GOAL OF THE EXERCISE
Below are some records. Print exactly the lines between the one holding "T∅(t)([v̄(t)]⊗4)v̄(t)]k| ≤ O(mδ12)." and the one holding "Based on the", inclusive, and nothing else.

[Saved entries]
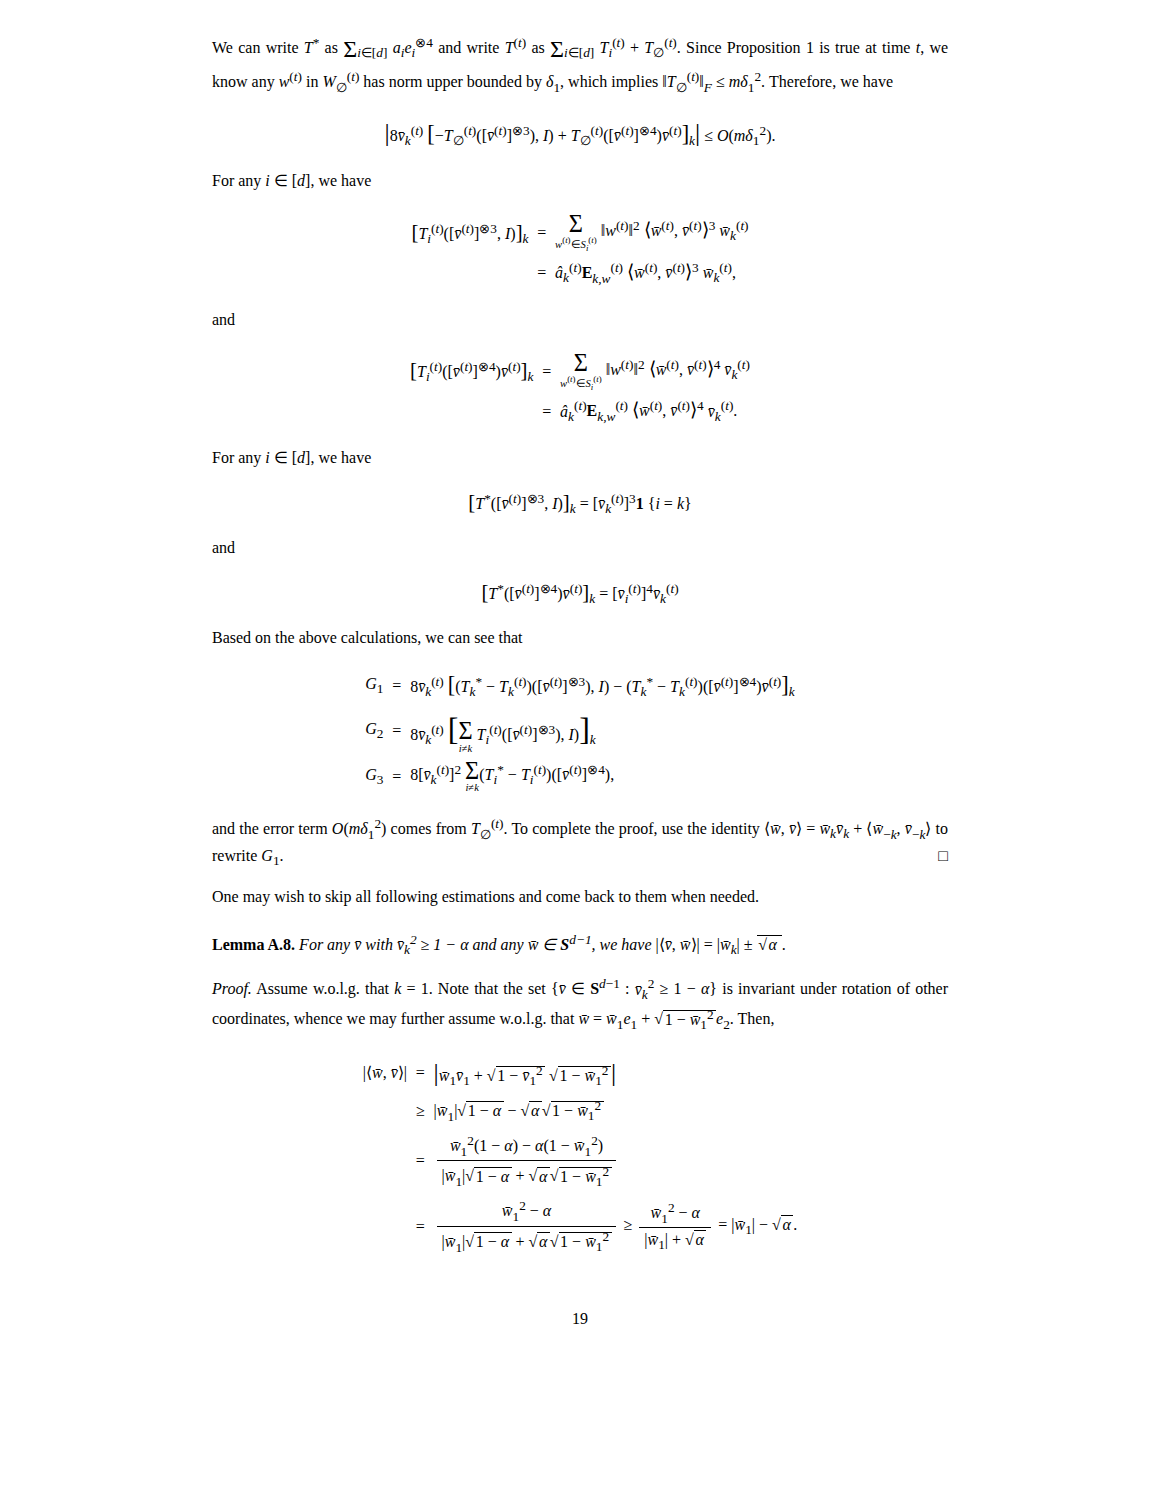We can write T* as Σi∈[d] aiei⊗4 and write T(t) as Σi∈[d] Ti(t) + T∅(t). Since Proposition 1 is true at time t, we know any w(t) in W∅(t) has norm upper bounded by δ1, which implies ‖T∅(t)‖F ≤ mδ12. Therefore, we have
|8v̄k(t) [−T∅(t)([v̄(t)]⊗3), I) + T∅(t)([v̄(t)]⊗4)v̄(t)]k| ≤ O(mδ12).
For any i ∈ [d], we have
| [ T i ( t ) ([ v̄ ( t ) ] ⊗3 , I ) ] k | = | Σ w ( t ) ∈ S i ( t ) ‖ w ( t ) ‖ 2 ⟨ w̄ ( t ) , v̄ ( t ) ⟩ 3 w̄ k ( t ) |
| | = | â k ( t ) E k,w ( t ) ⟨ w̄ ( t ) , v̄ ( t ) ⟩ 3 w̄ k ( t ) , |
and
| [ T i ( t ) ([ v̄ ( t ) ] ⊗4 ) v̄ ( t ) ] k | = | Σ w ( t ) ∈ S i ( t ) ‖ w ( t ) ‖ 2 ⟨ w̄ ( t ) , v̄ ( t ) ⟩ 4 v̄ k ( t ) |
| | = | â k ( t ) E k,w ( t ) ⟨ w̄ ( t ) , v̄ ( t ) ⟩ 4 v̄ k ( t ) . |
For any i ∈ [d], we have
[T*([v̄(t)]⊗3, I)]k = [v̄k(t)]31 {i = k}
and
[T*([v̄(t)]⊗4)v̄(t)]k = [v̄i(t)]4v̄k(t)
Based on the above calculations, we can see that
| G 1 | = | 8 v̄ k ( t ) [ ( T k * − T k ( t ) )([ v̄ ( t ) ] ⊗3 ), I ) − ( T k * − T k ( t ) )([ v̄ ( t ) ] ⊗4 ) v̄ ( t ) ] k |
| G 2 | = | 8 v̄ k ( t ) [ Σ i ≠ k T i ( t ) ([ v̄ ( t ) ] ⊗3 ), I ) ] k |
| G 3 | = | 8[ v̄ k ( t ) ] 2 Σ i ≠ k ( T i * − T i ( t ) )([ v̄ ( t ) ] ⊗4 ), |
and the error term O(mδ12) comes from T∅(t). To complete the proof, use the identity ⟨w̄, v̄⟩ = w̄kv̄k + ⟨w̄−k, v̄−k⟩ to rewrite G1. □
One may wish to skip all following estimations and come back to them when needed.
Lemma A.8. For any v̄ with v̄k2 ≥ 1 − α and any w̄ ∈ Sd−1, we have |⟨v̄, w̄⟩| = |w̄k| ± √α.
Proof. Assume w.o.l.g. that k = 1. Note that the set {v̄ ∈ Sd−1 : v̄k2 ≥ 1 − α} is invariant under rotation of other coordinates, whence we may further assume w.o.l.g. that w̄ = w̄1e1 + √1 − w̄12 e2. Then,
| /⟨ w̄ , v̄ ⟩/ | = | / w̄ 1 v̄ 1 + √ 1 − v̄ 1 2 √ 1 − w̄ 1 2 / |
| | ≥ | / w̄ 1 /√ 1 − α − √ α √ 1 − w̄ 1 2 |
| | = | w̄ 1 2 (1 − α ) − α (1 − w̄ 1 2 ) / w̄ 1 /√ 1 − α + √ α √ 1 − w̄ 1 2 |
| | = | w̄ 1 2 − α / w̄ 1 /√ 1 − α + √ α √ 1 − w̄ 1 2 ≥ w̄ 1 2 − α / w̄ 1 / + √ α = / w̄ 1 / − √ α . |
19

COMPLETED TASK
|8v̄k(t) [−T∅(t)([v̄(t)]⊗3), I) + T∅(t)([v̄(t)]⊗4)v̄(t)]k| ≤ O(mδ12).
For any i ∈ [d], we have
| [ T i ( t ) ([ v̄ ( t ) ] ⊗3 , I ) ] k | = | Σ w ( t ) ∈ S i ( t ) ‖ w ( t ) ‖ 2 ⟨ w̄ ( t ) , v̄ ( t ) ⟩ 3 w̄ k ( t ) |
| | = | â k ( t ) E k,w ( t ) ⟨ w̄ ( t ) , v̄ ( t ) ⟩ 3 w̄ k ( t ) , |
and
| [ T i ( t ) ([ v̄ ( t ) ] ⊗4 ) v̄ ( t ) ] k | = | Σ w ( t ) ∈ S i ( t ) ‖ w ( t ) ‖ 2 ⟨ w̄ ( t ) , v̄ ( t ) ⟩ 4 v̄ k ( t ) |
| | = | â k ( t ) E k,w ( t ) ⟨ w̄ ( t ) , v̄ ( t ) ⟩ 4 v̄ k ( t ) . |
For any i ∈ [d], we have
[T*([v̄(t)]⊗3, I)]k = [v̄k(t)]31 {i = k}
and
[T*([v̄(t)]⊗4)v̄(t)]k = [v̄i(t)]4v̄k(t)
Based on the above calculations, we can see that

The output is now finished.